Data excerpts
--- START ---

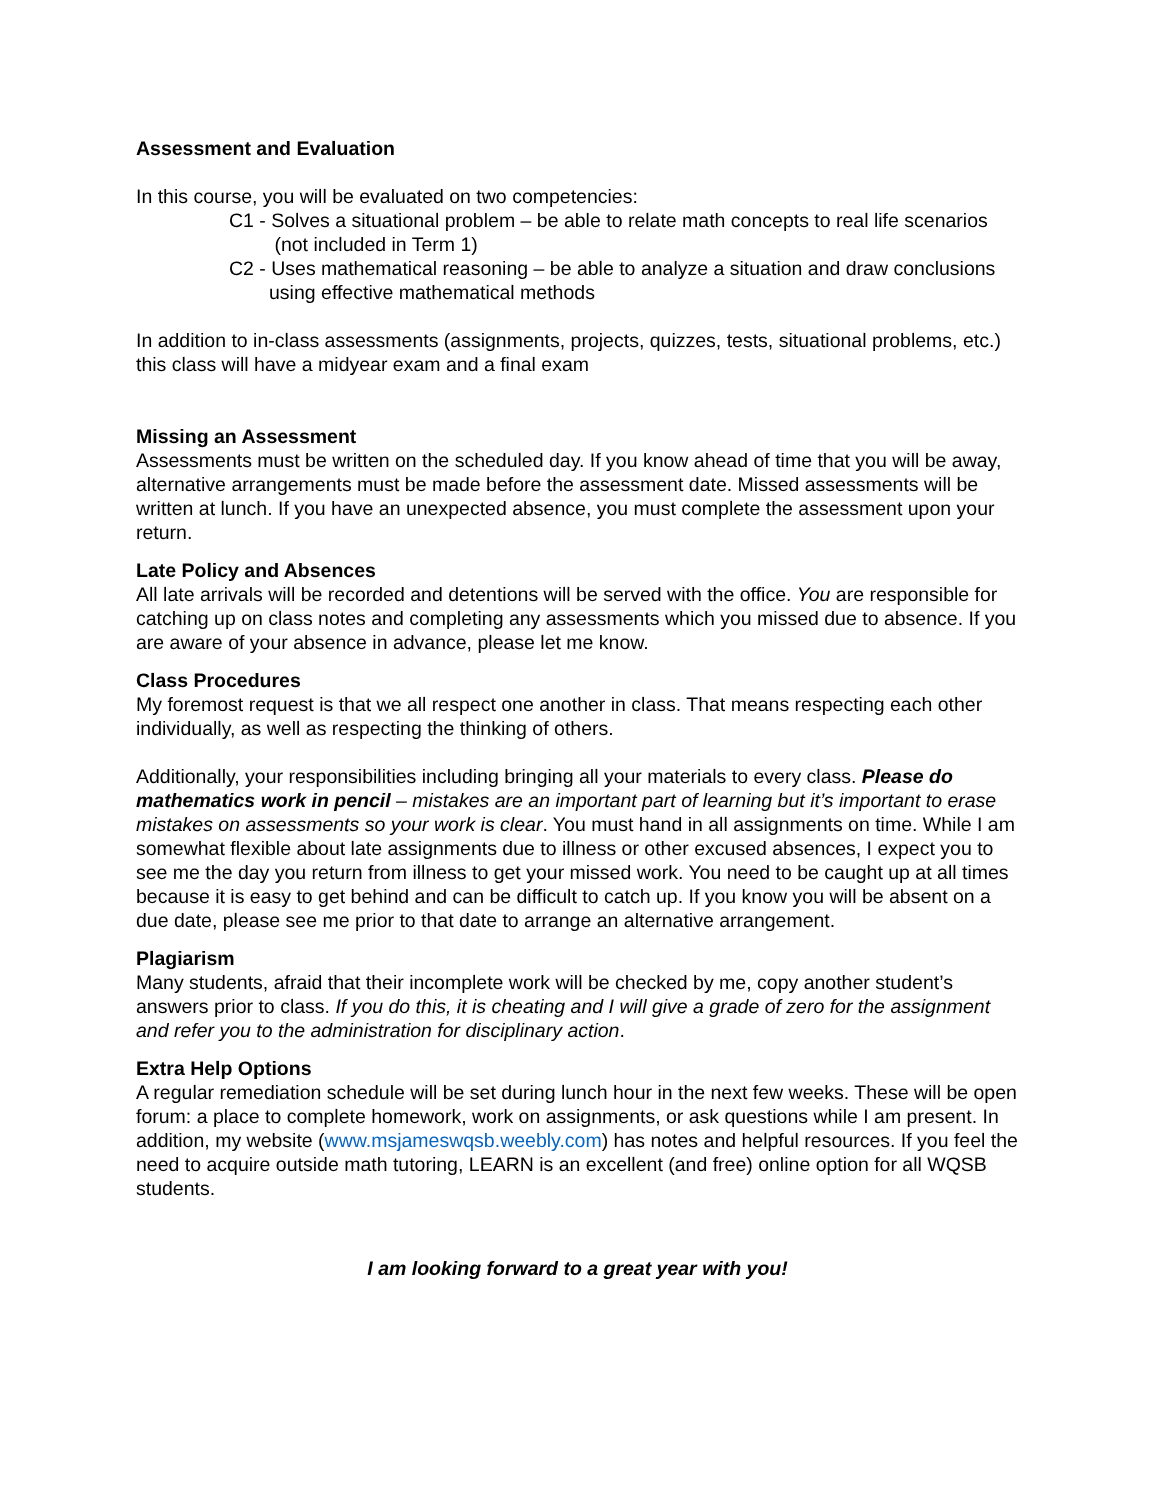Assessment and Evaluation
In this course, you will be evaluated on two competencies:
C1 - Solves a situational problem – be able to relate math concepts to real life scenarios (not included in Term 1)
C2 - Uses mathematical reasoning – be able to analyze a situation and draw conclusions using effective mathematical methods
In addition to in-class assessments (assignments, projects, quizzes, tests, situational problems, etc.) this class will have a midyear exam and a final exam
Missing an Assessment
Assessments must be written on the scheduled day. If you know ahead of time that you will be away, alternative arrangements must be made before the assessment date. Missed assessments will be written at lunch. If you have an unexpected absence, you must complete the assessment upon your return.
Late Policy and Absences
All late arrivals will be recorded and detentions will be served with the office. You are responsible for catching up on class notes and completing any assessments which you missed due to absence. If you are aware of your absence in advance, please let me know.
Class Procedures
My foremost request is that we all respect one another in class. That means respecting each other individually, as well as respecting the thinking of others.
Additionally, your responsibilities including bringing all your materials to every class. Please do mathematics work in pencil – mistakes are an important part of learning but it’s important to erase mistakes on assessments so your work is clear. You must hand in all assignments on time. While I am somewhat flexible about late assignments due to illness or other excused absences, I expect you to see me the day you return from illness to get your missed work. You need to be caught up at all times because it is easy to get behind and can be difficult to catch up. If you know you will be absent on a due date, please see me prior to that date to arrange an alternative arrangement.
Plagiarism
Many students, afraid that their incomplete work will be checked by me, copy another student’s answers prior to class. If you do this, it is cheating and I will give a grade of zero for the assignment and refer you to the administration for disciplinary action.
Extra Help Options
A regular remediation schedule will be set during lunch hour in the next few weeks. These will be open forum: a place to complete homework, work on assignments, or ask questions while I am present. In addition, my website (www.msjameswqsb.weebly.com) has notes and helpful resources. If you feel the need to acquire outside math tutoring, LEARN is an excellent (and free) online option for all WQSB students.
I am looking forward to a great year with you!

--- END ---

Exercise requirements> The answer must be an exact copy of the lines from the start of the records above through the line containing "Late Policy and Absences", with no pictures in it.

Written solution>
Assessment and Evaluation
In this course, you will be evaluated on two competencies:
C1 - Solves a situational problem – be able to relate math concepts to real life scenarios (not included in Term 1)
C2 - Uses mathematical reasoning – be able to analyze a situation and draw conclusions using effective mathematical methods
In addition to in-class assessments (assignments, projects, quizzes, tests, situational problems, etc.) this class will have a midyear exam and a final exam
Missing an Assessment
Assessments must be written on the scheduled day. If you know ahead of time that you will be away, alternative arrangements must be made before the assessment date. Missed assessments will be written at lunch. If you have an unexpected absence, you must complete the assessment upon your return.
Late Policy and Absences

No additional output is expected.